Wednesday, October 10, 2007

Spec Pharma: Wrong Bandwagon, Guys

Ok, so we’ve commented before on the definitional problems around ‘specialty pharma’—the topic came up at our PSA conference, and in this IN VIVO feature.

But we feel compelled to say some more. Yesterday during an industry conference in London, yours truly came across two further 'interesting' uses of this label, which is fast becoming totally meaningless as a result.

The first was a UK drug delivery firm that has developed a technology to push tiny, splinter-shaped solid doses of biologics, vaccines or any other drug through the skin where they apparently dissolve and distribute just as fast as a subcutaneous injection. Fine. (Read more here, if you want.) But why call the firm ‘specialty pharma’, as its CEO Charles Potter insisted on doing (and insisted that I do, too)?

“We don’t want to be seen as just drug delivery,” Potter explained, “since that implies we don’t have our own products.” Yet, he continued, we don’t want to be pharma or biotech either, because then people might think we do discovery, and that’s risky. “So we decided to call it specialty pharma,” he concludes.

Ah. So ‘specialty pharma’ means ‘reformulation and delivery’. But then why is Spain’s mid-sized pharma firm Almirall also calling itself specialty pharma? In a press release announcing Almirall's acquisition of some drugs cast out by Shire, CEO Dr. Jorge Gallardo declared that the deal "..reinforces our position as one of the key European specialty pharmaceutical companies.”

Ok, so newly-listed Almirall wants to be a bit more like Shire and get into specialist niches (though it’s unclear at first glance how the $213 million worth of assets, which include peppermint oil, help further that cause). And ok, drug delivery wants to shed its service-associated image, and highlight the lower-risk nature of its game.

But jumping onto the spec pharma bandwagon in order to do that is not a good idea. First, it’s confusing, embracing, as the term now does, so many diverse strategies (and yes, biotechs are in there too).
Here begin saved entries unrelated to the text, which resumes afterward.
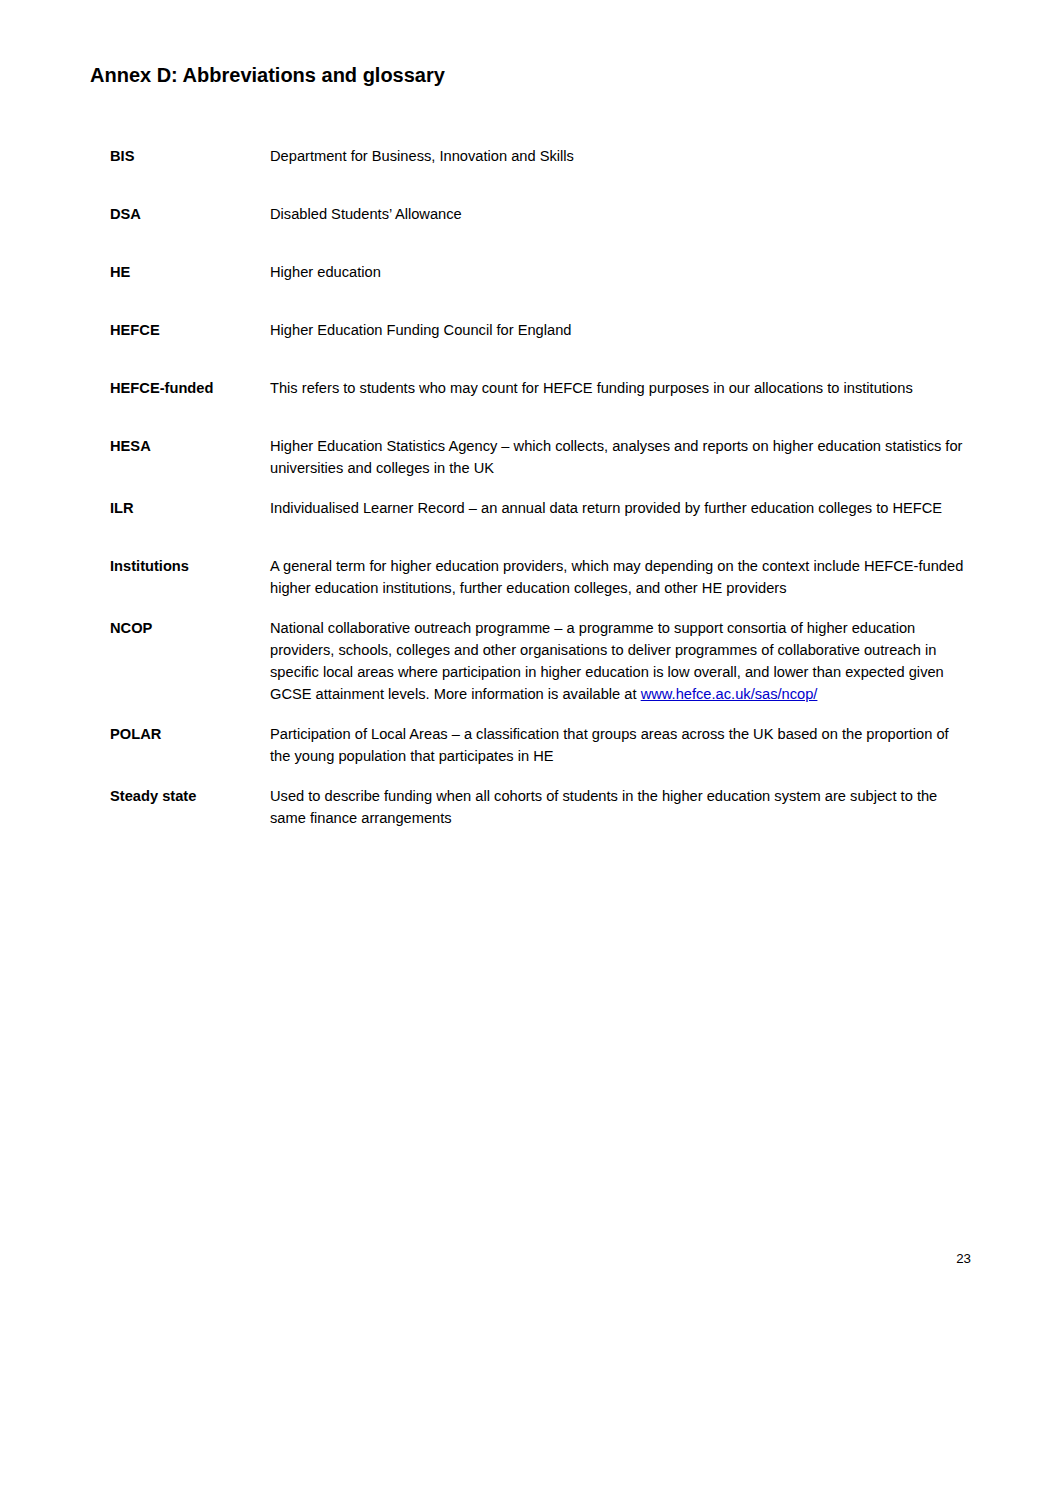Annex D: Abbreviations and glossary
BIS
Department for Business, Innovation and Skills
DSA
Disabled Students’ Allowance
HE
Higher education
HEFCE
Higher Education Funding Council for England
HEFCE-funded
This refers to students who may count for HEFCE funding purposes in our allocations to institutions
HESA
Higher Education Statistics Agency – which collects, analyses and reports on higher education statistics for universities and colleges in the UK
ILR
Individualised Learner Record – an annual data return provided by further education colleges to HEFCE
Institutions
A general term for higher education providers, which may depending on the context include HEFCE-funded higher education institutions, further education colleges, and other HE providers
NCOP
National collaborative outreach programme – a programme to support consortia of higher education providers, schools, colleges and other organisations to deliver programmes of collaborative outreach in specific local areas where participation in higher education is low overall, and lower than expected given GCSE attainment levels. More information is available at www.hefce.ac.uk/sas/ncop/
POLAR
Participation of Local Areas – a classification that groups areas across the UK based on the proportion of the young population that participates in HE
Steady state
Used to describe funding when all cohorts of students in the higher education system are subject to the same finance arrangements
23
Second, the original spec pharma model is broken anyway, so why go near it?

The traditional acquire-and-market strategy, minus R&D risk, may have created substantial value in the US. But the party’s over. The winners can’t rely on in-licensed, low risk assets to sustain the growth they need. Rumors are that MGI Pharma is up for sale. Endo is looking at strategic options, including moving upstream into risky innovation. Shire and Cephalon have both long shed their specialty pharma clothes, and now prefer to be known as ‘biopharmaceutical firms’ (another popular new label, including among Big Pharma—the ‘bio’ bit supposedly adds a valuation premium).

Despite the challenges of spec pharma version 1.0, new players are emerging. But as Bryan Morton, the CEO of Europe-based newcomer EUSA Pharma, declares, we're not really spec pharma, “we’re start-up Big Pharma.” That, he reckons, captures the idea of possessing full commercial capabilities, adjusted for size.

So the industry re-branding is official, then. Big Pharma and the old spec pharma are now biopharma, new spec pharma are 'start-up Big Pharma', and pretty much everything else, from drug delivery, through mid-caps and even biotechs-with-commercial-ambition, is now spec pharma. Got it?